This incident was out of Kubu’s jurisdiction but when he received a phone call from Khumanego, he was taken by surprise. Khumanego was a friend from primary school and the two had lost touch. They were a strange pair in school. Kubu was a share-farmer’s son and Khumanego was a Bushman. Khumanego’s parents were part of a small nomadic group that roamed southern Botswana and he was sent to Christian relatives for schooling in the hopes of preparing him for a different future. Khumanego trained Kubu in some of the ways of the Bushman and this instilled a respect for the Bushman in Kubu’s eyes.
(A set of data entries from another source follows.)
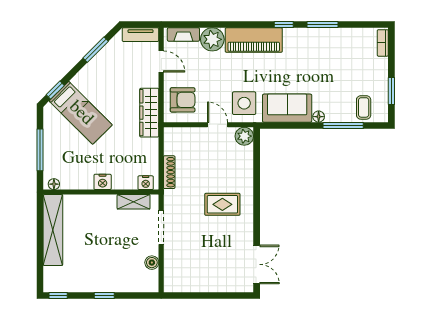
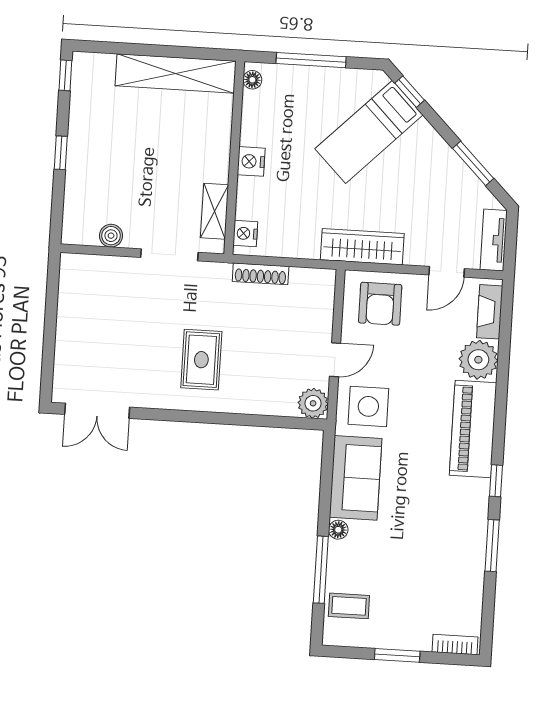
window: (391, 91) -> (397, 655), moved

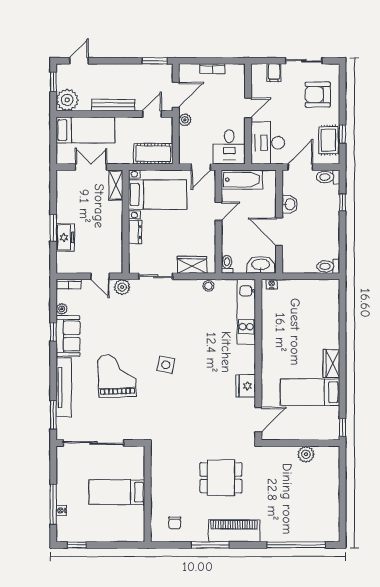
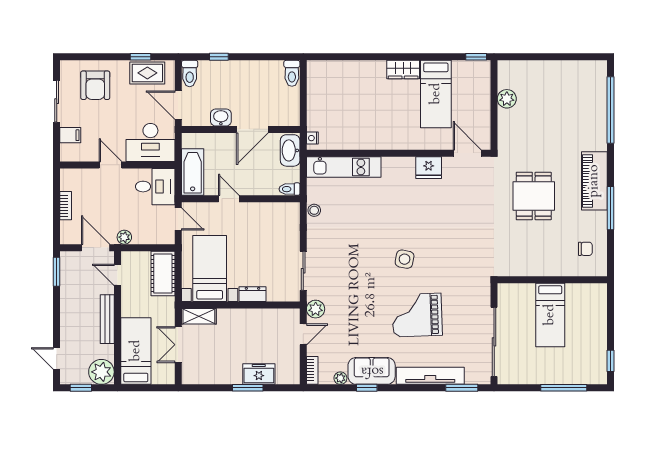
wardrobe: (192, 265) -> (290, 229), removed
nightstand: (61, 510) -> (571, 379), removed

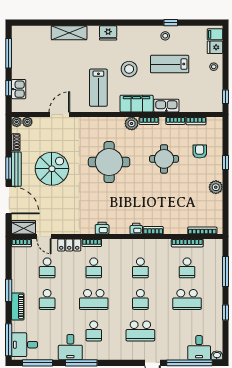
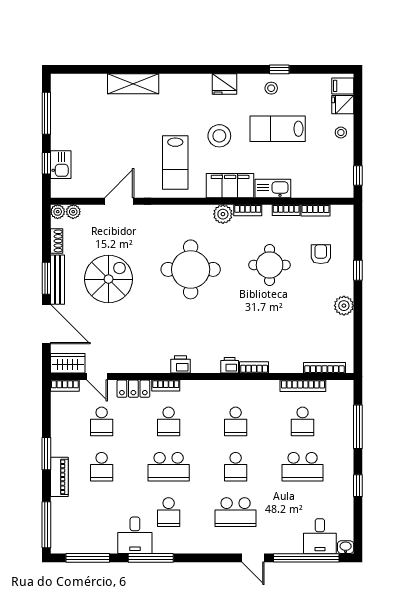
fridge: (108, 33) -> (224, 84), moved
desk: (24, 345) -> (69, 532), removed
Now it seemed that Khumanego was unhappy with the fate of the Bushman and now Bushman were being accused of crimes that they did not commit including the death of two students from Bushman poisoning and the accident that happened to Monzo. Against his superiors better judgment he allowed Kubu to get involved and attempt to assist Khumanego in his quest to prove the Bushmen innocent of the crimes.

Kubu and his wife Joy are the parents of a new baby and Joy is not at all pleased with the idea of Kubu being away from home for any period of time. Joy has her hands full with the baby and although Kubu makes attempts at helping he isn’t doing a whole lot of good since he sleeps through the baby crying at night.

As Kubu begins his investigation, he finds that there seems to be much more going on than just the death of the students and Manzo’s accident. It appears that some kind of treasure hunt is being conducted using some old maps that supposedly lead to treasure that has been long lost. Kubu finds that his trust in his friend might be misplaced and soon Kubu is in danger of losing his own life.

Death of the Mantis is a wonderful story of two boyhood chums now on different paths of life. Kubu is seeking the truth and hoping to stop further deaths. His childhood friend seems to have his own agenda and not one that Kubu approves of.

This series began with “A Carrion Death” followed by “The Second Death of Goodluck Tinubu” and “Death of the Mantis”. Each book can be read as a stand-alone but the reading the entire series is a great experience and the settings in Africa are fascinating.

Michael Sears and Stanley Trollip are the two authors that have created this marvelous series writing under the name Michael Stanley.